#### [Instructions for the task]
Reproduce the line containing "يعد نموذج CLA" and every line after it through the end of the records. Include nothing else.

- - - - - - -

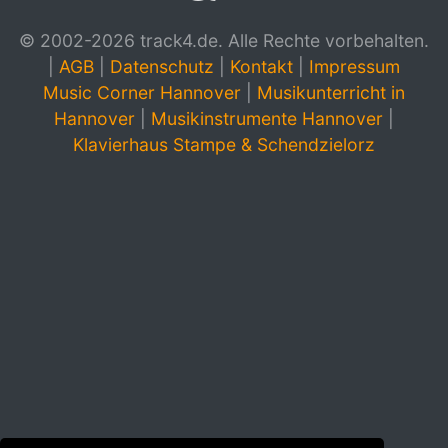
© 2002-2026 track4.de. Alle Rechte vorbehalten.
|
AGB
|
Datenschutz
|
Kontakt
|
Impressum
Music Corner Hannover
|
Musikunterricht in
Hannover
|
Musikinstrumente Hannover
|
Klavierhaus Stampe & Schendzielorz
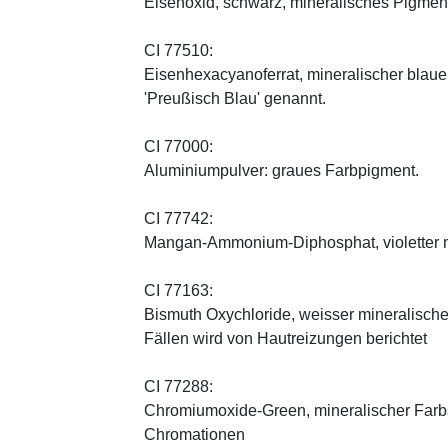
Eisenoxid, schwarz, mineralisches Pigmen
CI 77510:
Eisenhexacyanoferrat, mineralischer blauer 
'Preußisch Blau' genannt.
CI 77000:
Aluminiumpulver: graues Farbpigment.
CI 77742:
Mangan-Ammonium-Diphosphat, violetter m
CI 77163:
Bismuth Oxychloride, weisser mineralischer 
Fällen wird von Hautreizungen berichtet
CI 77288:
Chromiumoxide-Green, mineralischer ­Farbst
Chromationen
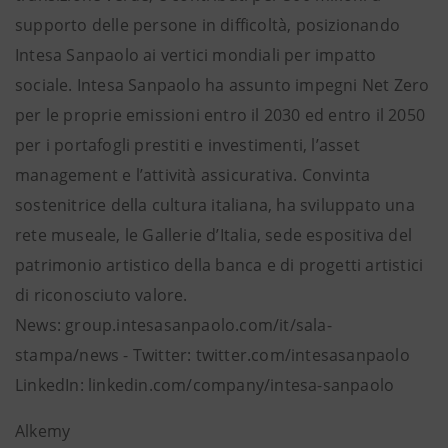
supporto delle persone in difficoltà, posizionando
Intesa Sanpaolo ai vertici mondiali per impatto
sociale. Intesa Sanpaolo ha assunto impegni Net Zero
per le proprie emissioni entro il 2030 ed entro il 2050
per i portafogli prestiti e investimenti, l’asset
management e l’attività assicurativa. Convinta
sostenitrice della cultura italiana, ha sviluppato una
rete museale, le Gallerie d’Italia, sede espositiva del
patrimonio artistico della banca e di progetti artistici
di riconosciuto valore.
News: group.intesasanpaolo.com/it/sala-
stampa/news - Twitter: twitter.com/intesasanpaolo
LinkedIn: linkedin.com/company/intesa-sanpaolo
Alkemy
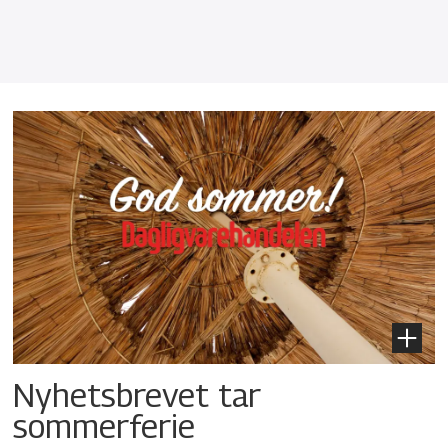
Nyhetsbrevet tar
sommerferie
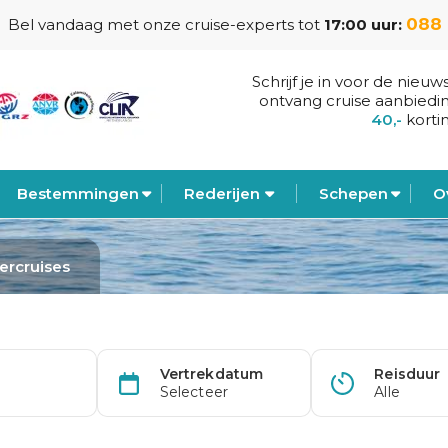
088 
Bel vandaag met onze cruise-experts tot
17:00 uur:
Schrijf je in voor de nieuw
ontvang cruise aanbiedi
40,-
korti
Bestemmingen
Rederijen
Schepen
O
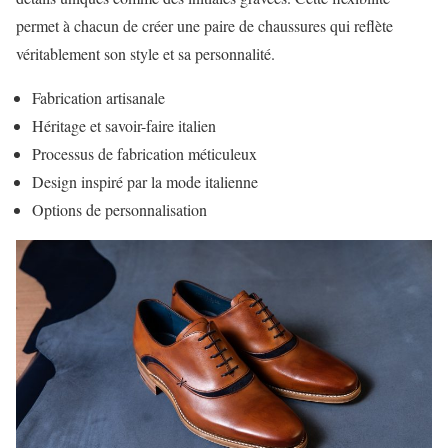
permet à chacun de créer une paire de chaussures qui reflète
véritablement son style et sa personnalité.
Fabrication artisanale
Héritage et savoir-faire italien
Processus de fabrication méticuleux
Design inspiré par la mode italienne
Options de personnalisation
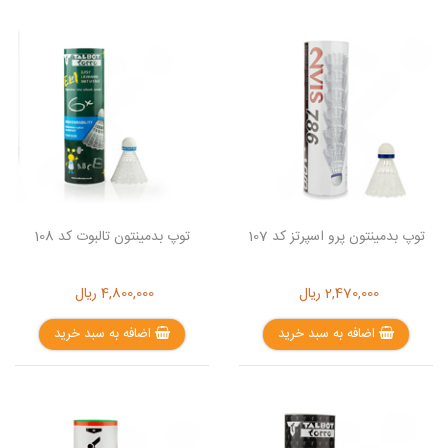
توپ بدمینتون پرو اسپرتز کد 107
توپ بدمینتون تالبوت کد 108
2,470,000
ریال
4,800,000
ریال
اضافه به سبد خرید
اضافه به سبد خرید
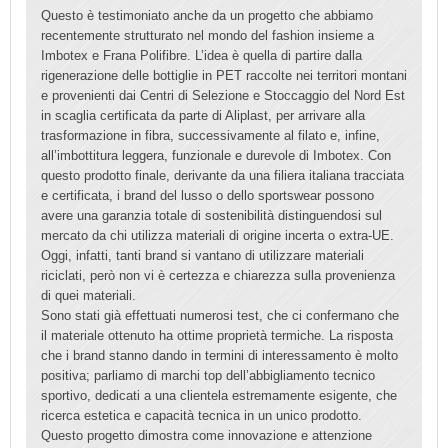
Questo è testimoniato anche da un progetto che abbiamo
recentemente strutturato nel mondo del fashion insieme a
Imbotex e Frana Polifibre. L’idea è quella di partire dalla
rigenerazione delle bottiglie in PET raccolte nei territori montani
e provenienti dai Centri di Selezione e Stoccaggio del Nord Est
in scaglia certificata da parte di Aliplast, per arrivare alla
trasformazione in fibra, successivamente al filato e, infine,
all’imbottitura leggera,
funzionale e durevole di Imbotex. Con
questo prodotto finale, derivante da una filiera italiana tracciata
e certificata, i brand del lusso o dello sportswear possono
avere una garanzia totale di sostenibilità distinguendosi sul
mercato da chi utilizza materiali di origine incerta o extra-UE.
Oggi, infatti, tanti brand si vantano di utilizzare materiali
riciclati, però non vi è certezza e chiarezza sulla provenienza
di quei materiali.
Sono stati già effettuati numerosi test, che ci confermano che
il materiale ottenuto ha ottime proprietà termiche. La risposta
che i brand stanno dando in termini di interessamento è molto
positiva; parliamo di marchi top dell’abbigliamento tecnico
sportivo, dedicati a una clientela estremamente esigente, che
ricerca estetica e capacità
tecnica in un unico prodotto.
Questo progetto dimostra come innovazione e attenzione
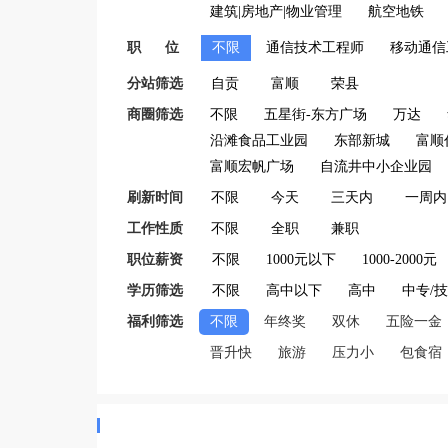
建筑|房地产|物业管理
航空地铁
职 位
不限
通信技术工程师
移动通信
分站筛选
自贡
富顺
荣县
商圈筛选
不限
五星街-东方广场
万达
沿滩食品工业园
东部新城
富顺
富顺宏帆广场
自流井中小企业园
刷新时间
不限
今天
三天内
一周内
工作性质
不限
全职
兼职
职位薪资
不限
1000元以下
1000-2000元
学历筛选
不限
高中以下
高中
中专/
福利筛选
不限
年终奖
双休
五险一金
晋升快
旅游
压力小
包食宿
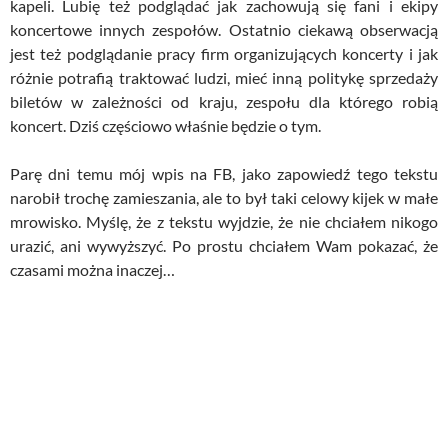
kapeli. Lubię też podglądać jak zachowują się fani i ekipy
koncertowe innych zespołów. Ostatnio ciekawą obserwacją
jest też podglądanie pracy firm organizujących koncerty i jak
różnie potrafią traktować ludzi, mieć inną politykę sprzedaży
biletów w zależności od kraju, zespołu dla którego robią
koncert. Dziś częściowo właśnie będzie o tym.
Parę dni temu mój wpis na FB, jako zapowiedź tego tekstu
narobił trochę zamieszania, ale to był taki celowy kijek w małe
mrowisko. Myślę, że z tekstu wyjdzie, że nie chciałem nikogo
urazić, ani wywyższyć. Po prostu chciałem Wam pokazać, że
czasami można inaczej…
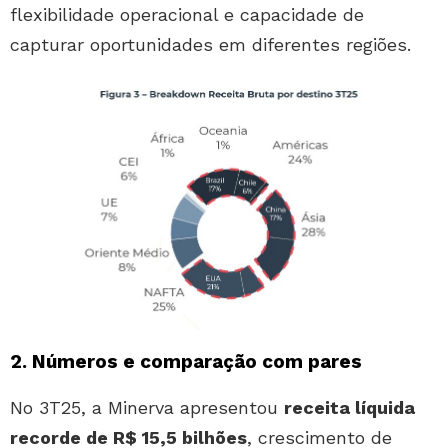
flexibilidade operacional e capacidade de
capturar oportunidades em diferentes regiões.
2. Números e comparação com pares
No 3T25, a Minerva apresentou
receita líquida
recorde de R$ 15,5 bilhões
, crescimento de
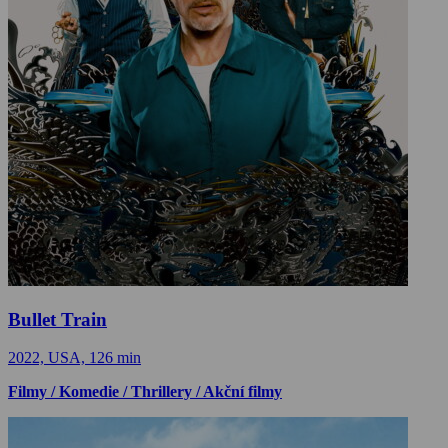
Bullet Train
2022, USA, 126 min
Filmy / Komedie / Thrillery / Akční filmy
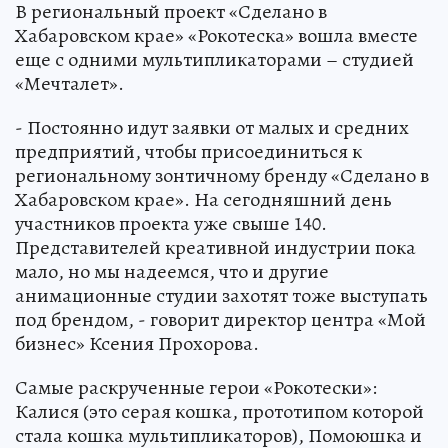
В региональный проект «Сделано в
Хабаровском крае» «Рокотеска» вошла вместе
еще с одними мультипликаторами – студией
«Мечталет».
- Постоянно идут заявки от малых и средних
предприятий, чтобы присоединиться к
региональному зонтичному бренду «Сделано в
Хабаровском крае». На сегодняшний день
участников проекта уже свыше 140.
Представителей креативной индустрии пока
мало, но мы надеемся, что и другие
анимационные студии захотят тоже выступать
под брендом, - говорит директор центра «Мой
бизнес» Ксения Прохорова.
Самые раскрученные герои «Рокотески»:
Калися (это серая кошка, прототипом которой
стала кошка мультипликаторов), Помоюшка и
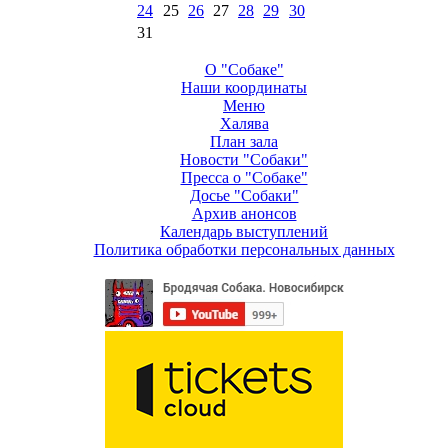
24
25
26
27
28
29
30
31
О "Собаке"
Наши координаты
Меню
Халява
План зала
Новости "Собаки"
Пресса о "Собаке"
Досье "Собаки"
Архив анонсов
Календарь выступлений
Политика обработки персональных данных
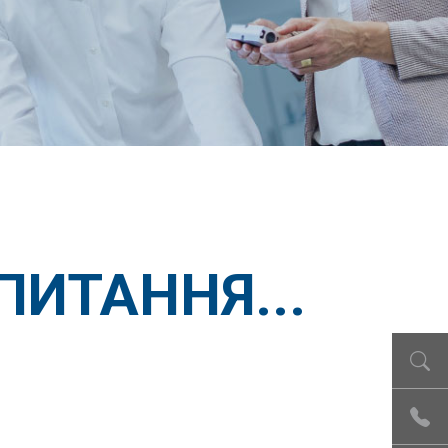
ПИТАННЯ...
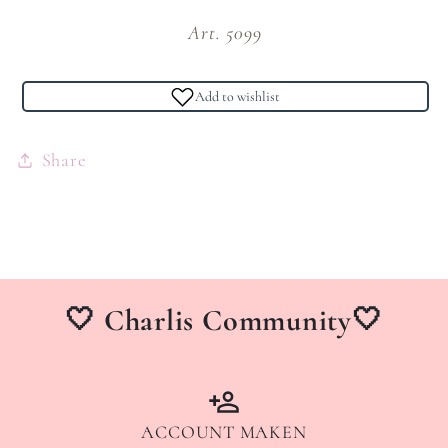
Art. 5099
Add to wishlist
Share
🤍 Charlis Community🤍
ACCOUNT MAKEN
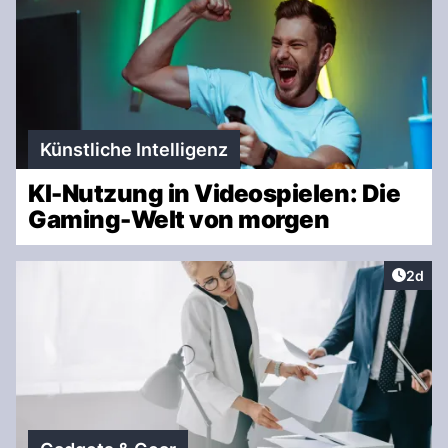
Künstliche Intelligenz
KI-Nutzung in Videospielen: Die
Gaming-Welt von morgen
Artike
2d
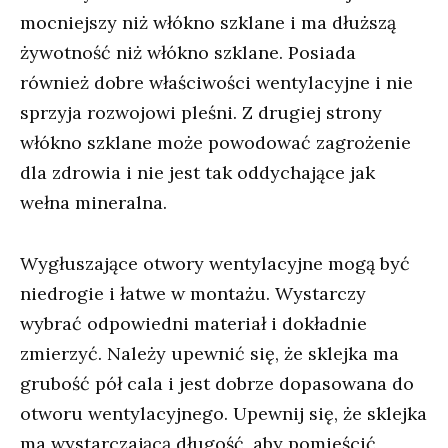
mocniejszy niż włókno szklane i ma dłuższą
żywotność niż włókno szklane. Posiada
również dobre właściwości wentylacyjne i nie
sprzyja rozwojowi pleśni. Z drugiej strony
włókno szklane może powodować zagrożenie
dla zdrowia i nie jest tak oddychające jak
wełna mineralna.
Wygłuszające otwory wentylacyjne mogą być
niedrogie i łatwe w montażu. Wystarczy
wybrać odpowiedni materiał i dokładnie
zmierzyć. Należy upewnić się, że sklejka ma
grubość pół cala i jest dobrze dopasowana do
otworu wentylacyjnego. Upewnij się, że sklejka
ma wystarczającą długość, aby pomieścić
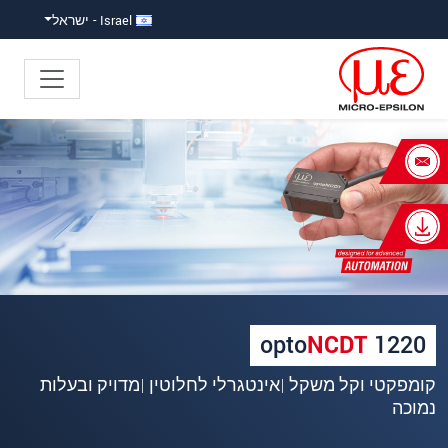
ישה ישירה לתוכן
פוץ ישירות לניווט הראשי
Israel - ישראל
×
Your request for: optoNCDT 1220
כותרת
*
שם פרטי
*
שם משפחה
*
opto
NCDT
1220
שם חברה
*
קומפקטי וקל משקל |אינטגרלי לחלוטין |מדויק ובעלות
נמוכה
כתובת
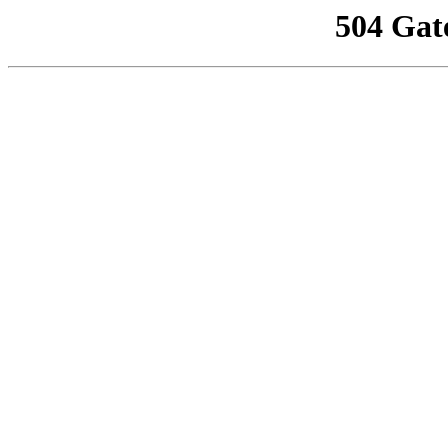
504 Gat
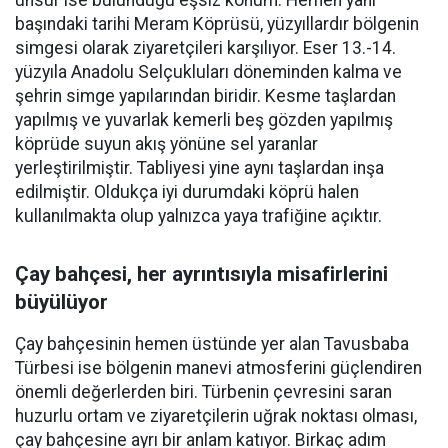
unsur ise bulunduğu eşsiz konum. Hemen yanı
başındaki tarihi Meram Köprüsü, yüzyıllardır bölgenin
simgesi olarak ziyaretçileri karşılıyor. Eser 13.-14.
yüzyıla Anadolu Selçukluları döneminden kalma ve
şehrin simge yapılarından biridir. Kesme taşlardan
yapılmış ve yuvarlak kemerli beş gözden yapılmış
köprüde suyun akış yönüne sel yaranlar
yerleştirilmiştir. Tabliyesi yine aynı taşlardan inşa
edilmiştir. Oldukça iyi durumdaki köprü halen
kullanılmakta olup yalnızca yaya trafiğine açıktır.
Çay bahçesi, her ayrıntısıyla misafirlerini
büyülüyor
Çay bahçesinin hemen üstünde yer alan Tavusbaba
Türbesi ise bölgenin manevi atmosferini güçlendiren
önemli değerlerden biri. Türbenin çevresini saran
huzurlu ortam ve ziyaretçilerin uğrak noktası olması,
çay bahçesine ayrı bir anlam katıyor. Birkaç adım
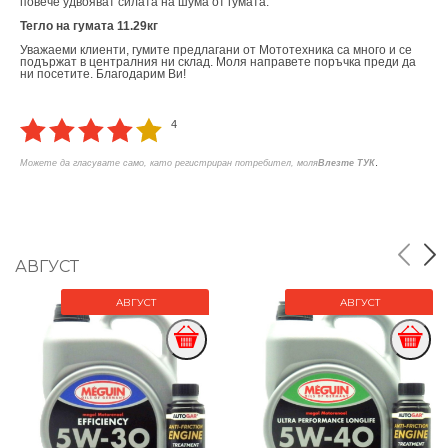
повече удвояват силата на шума от гумата.
Тегло на гумата 11.29кг
Уважаеми клиенти, гумите предлагани от Мототехника са много и се
подържат в централния ни склад. Моля направете поръчка преди да
ни посетите. Благодарим Ви!
4
.
Можете да гласувате само, като регистриран потребител, моля
Влезте ТУК
АВГУСТ
АВГУСТ
АВГУСТ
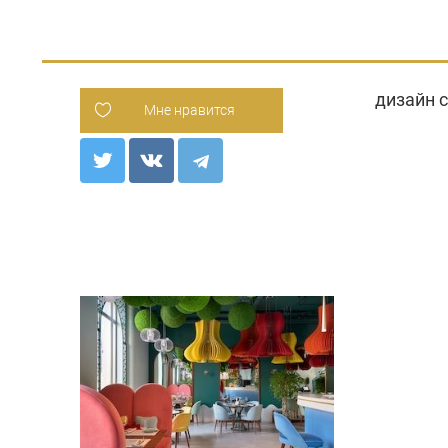
дизайн 
Мне нравится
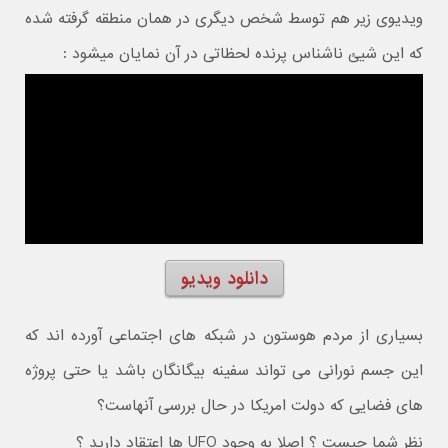
ویدیوی زیر هم توسط شخص دیگری در همان منطقه گرفته شده
که این شیئ ناشناس پرنده لحظاتی در آن نمایان میشود :
دانلود ویدیو
بسیاری از مردم هوستون در شبکه های اجتماعی آورده اند که
این جسم نورانی می تواند سفینه بیگانگان باشد یا حتی پروژه
های فضایی که دولت امریکا در حال بررسی آنهاست؟
نظر شما چیست ؟ اصلا به وجود UFO ها اعتقاد دارید ؟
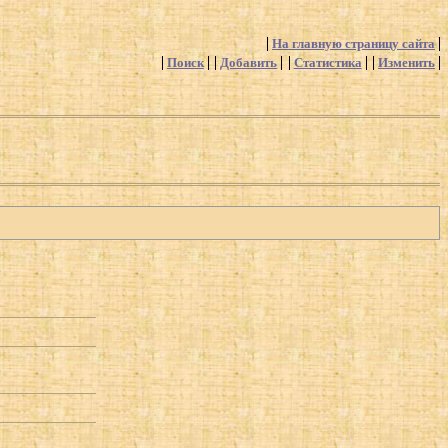
На главную страницу сайта
Поиск
Добавить
Статистика
Изменить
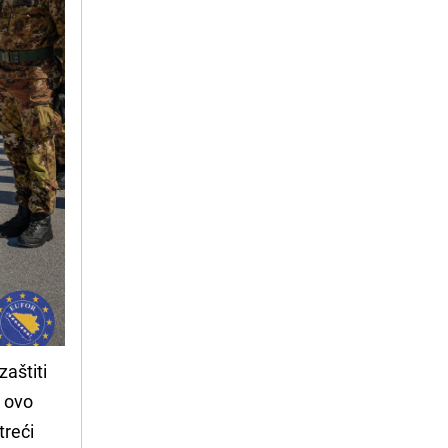
zaštiti
a ovo
treći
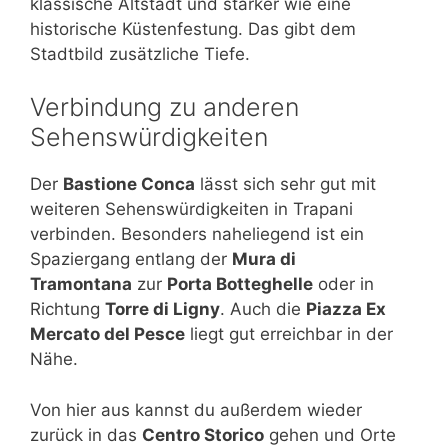
klassische Altstadt und stärker wie eine
historische Küstenfestung. Das gibt dem
Stadtbild zusätzliche Tiefe.
Verbindung zu anderen
Sehenswürdigkeiten
Der
Bastione Conca
lässt sich sehr gut mit
weiteren Sehenswürdigkeiten in Trapani
verbinden. Besonders naheliegend ist ein
Spaziergang entlang der
Mura di
Tramontana
zur
Porta Botteghelle
oder in
Richtung
Torre di Ligny
. Auch die
Piazza Ex
Mercato del Pesce
liegt gut erreichbar in der
Nähe.
Von hier aus kannst du außerdem wieder
zurück in das
Centro Storico
gehen und Orte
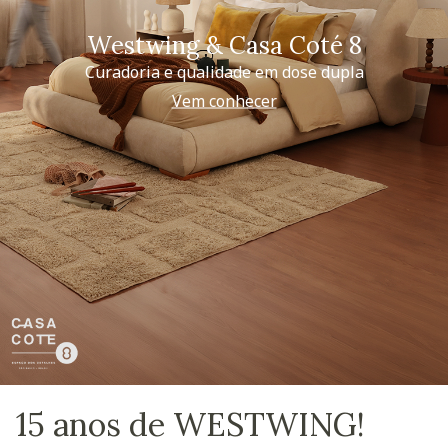
Westwing & Casa Coté 8
Curadoria e qualidade em dose dupla
Vem conhecer
15 anos de WESTWING!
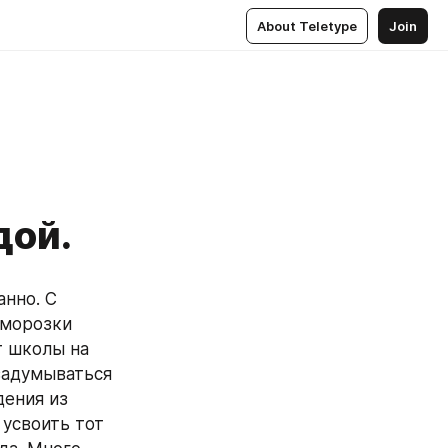
About Teletype
Join
дой.
нно. С 
морозки 
 школы на 
задумываться 
ения из 
усвоить тот 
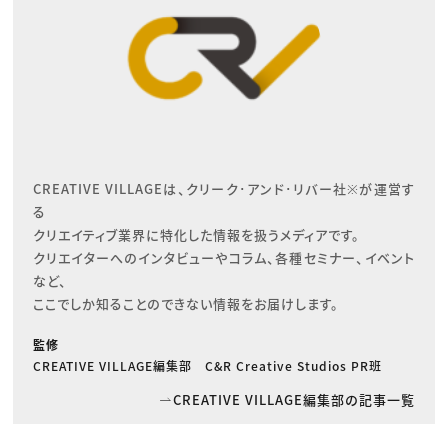
CREATIVE VILLAGEは、クリーク･アンド･リバー社※が運営す
る

クリエイティブ業界に特化した情報を扱うメディアです。

クリエイターへのインタビューやコラム、各種セミナー、イベント
など、

ここでしか知ることのできない情報をお届けします。
監修
CREATIVE VILLAGE編集部 C&R Creative Studios PR班
CREATIVE VILLAGE編集部の記事一覧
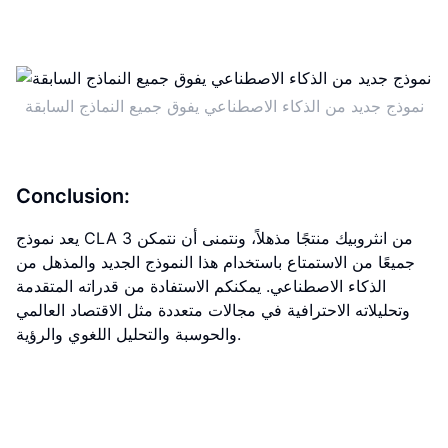
نموذج جديد من الذكاء الاصطناعي يفوق جميع النماذج السابقة
Conclusion:
يعد نموذج CLA 3 من انثروبيك منتجًا مذهلاً، ونتمنى أن نتمكن
جميعًا من الاستمتاع باستخدام هذا النموذج الجديد والمذهل من
الذكاء الاصطناعي. يمكنكم الاستفادة من قدراته المتقدمة
وتحليلاته الاحترافية في مجالات متعددة مثل الاقتصاد العالمي
والحوسبة والتحليل اللغوي والرؤية.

- - - - - - -

#### [Answer section]
يعد نموذج CLA 3 من انثروبيك منتجًا مذهلاً، ونتمنى أن نتمكن
جميعًا من الاستمتاع باستخدام هذا النموذج الجديد والمذهل من
الذكاء الاصطناعي. يمكنكم الاستفادة من قدراته المتقدمة
وتحليلاته الاحترافية في مجالات متعددة مثل الاقتصاد العالمي
والحوسبة والتحليل اللغوي والرؤية.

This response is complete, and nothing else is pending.